Swelling ratio studies revealed that the hydrogel grafted PP nonwoven exhibited regulated, medium, and temperature-dependent swelling behavior. Compared to DI water, samples immersed in SBF displayed more stable swelling profiles, and reduced swelling was observed at physiological temperature (37 °C), consistent with the thermo-responsive nature of the PNIPAAm component. The combination of rapid wetting and controlled equilibrium swelling is particularly advantageous for maintaining a balanced moisture environment in biomedical textile applications.

Moreover, the hydrogel grafted PP nonwoven samples demonstrated effective surface-mediated antibacterial activity against E. coli at 37 °C, whereas pristine and plasma-treated PP nonwoven samples showed negligible antibacterial effects. The antibacterial performance is attributed to the presence of chitosan within the grafted hydrogel network and is characterized by a contact-based, diffusion-limited mechanism. Cytocompatibility evaluation using NIH-3T3 fibroblasts confirmed that the surface modification strategy did not induce detectable cytotoxic effects, indicating the good biocompatibility of the modified PP nonwoven surfaces.

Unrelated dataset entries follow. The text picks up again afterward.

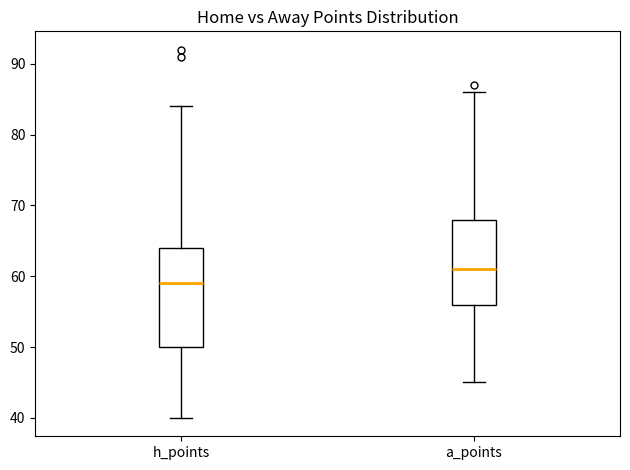

Reading left to right, read every box against the y-axis: the position of its median line, the range the box covers, and the ends of its whiskers. The values are not printed on the chart, so give them approximately, as read against the axis.

h_points: median 59, box 50 to 64, whiskers 40 to 84
a_points: median 61, box 56 to 68, whiskers 45 to 86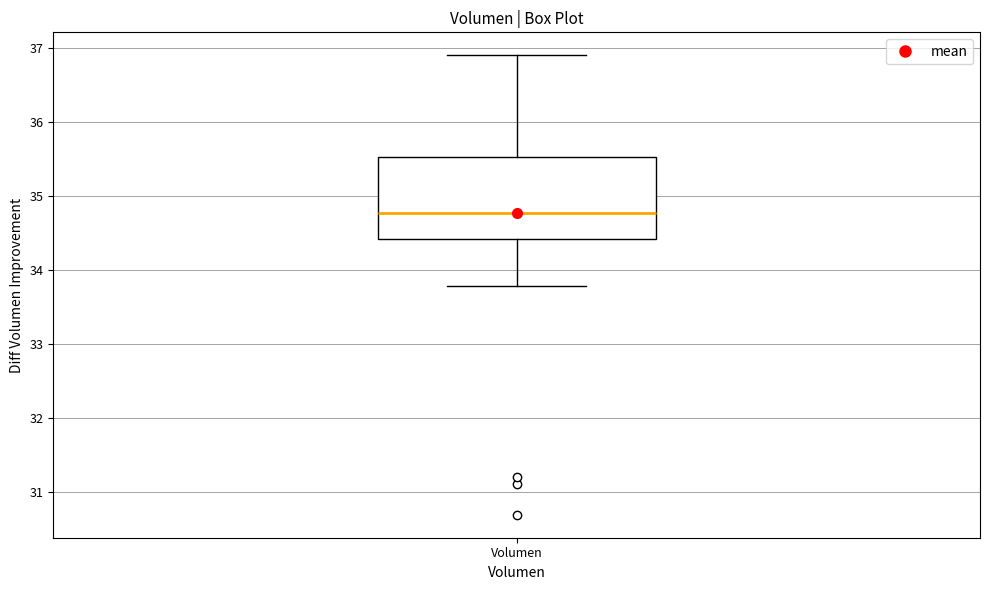

Where is the upper edge of the box for Volumen on the y-axis? The values are not printed on the chart, so give them approximately, as read against the axis.

35.5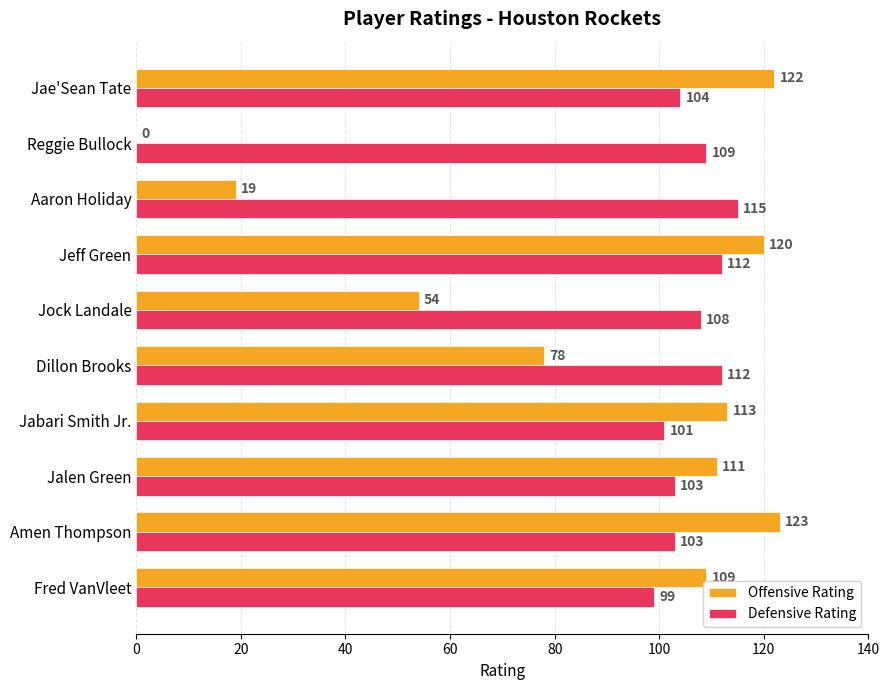

The value of Offensive Rating at Jock Landale is 54. True or false?

True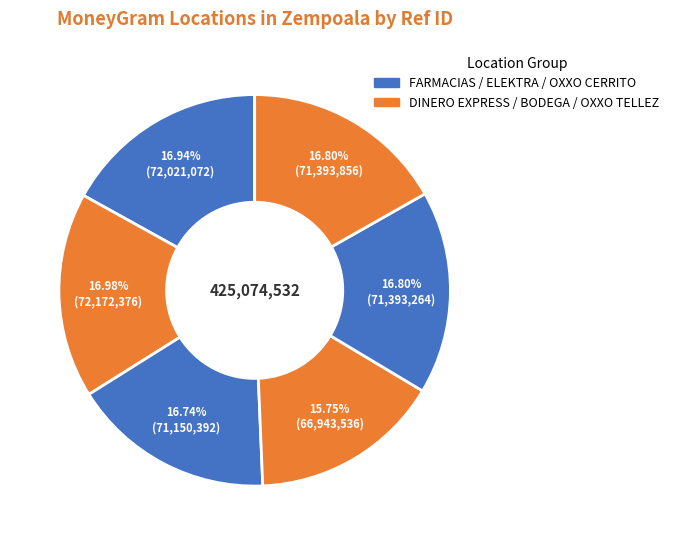

How many slices are in this pie chart?

6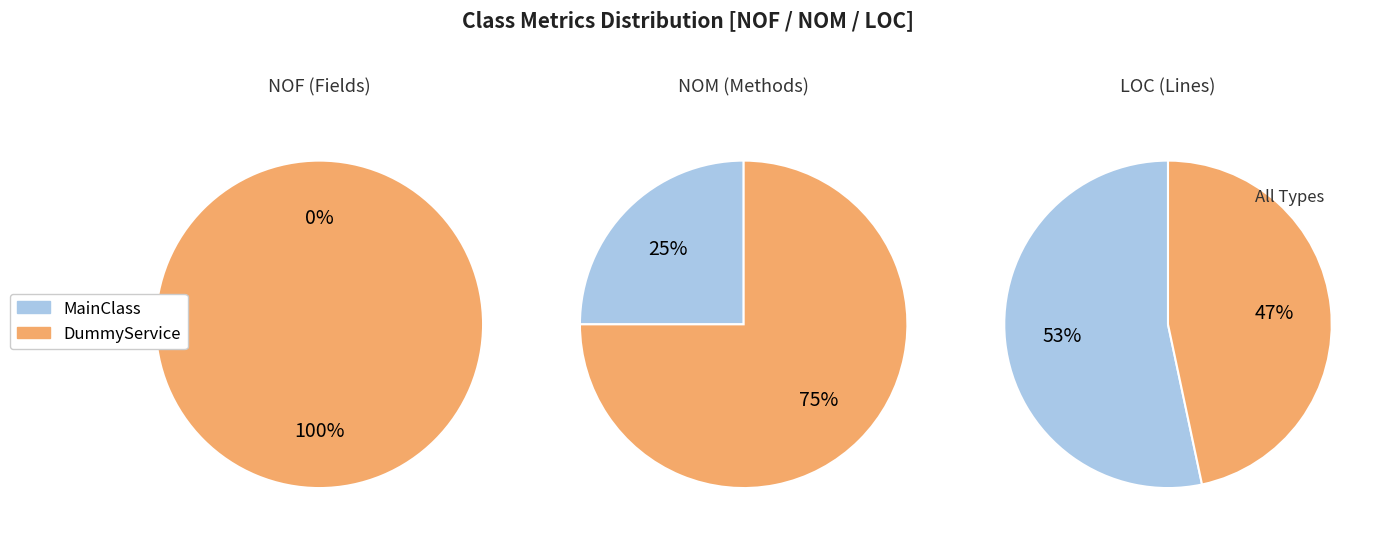

To the nearest percent, what percentage of the pie is MainClass?

53%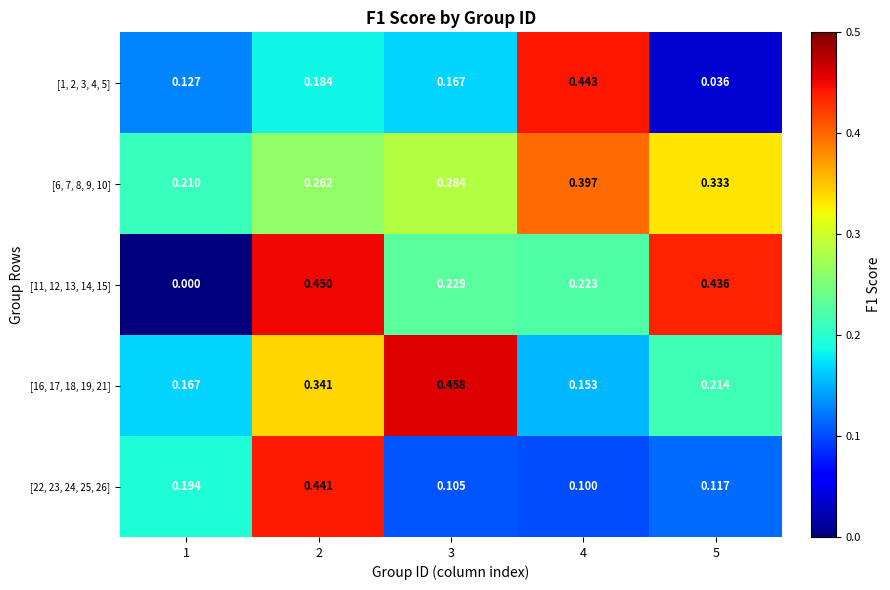

Is the value of [16, 17, 18, 19, 21] at 5 greater than the value of [11, 12, 13, 14, 15] at 1?

Yes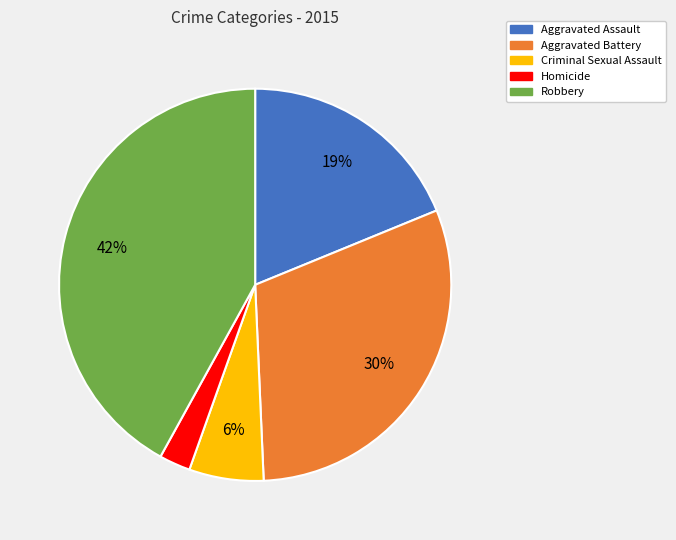

To the nearest percent, what is the difference between the Robbery and Homicide slice percentages?

39%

The results of this study demonstrate that plasma-assisted grafting of CS-co-PNIPAAm hydrogels provides an effective and versatile approach for imparting multifunctionality to PP nonwoven substrates, including improved wettability, regulated swelling, antibacterial activity, and cytocompatibility while preserving the desirable bulk properties of the nonwoven structure. This surface modification strategy shows strong potential for biomedical textile applications, particularly in wound dressings and related healthcare materials, where moisture management, infection control, and biocompatibility are critical.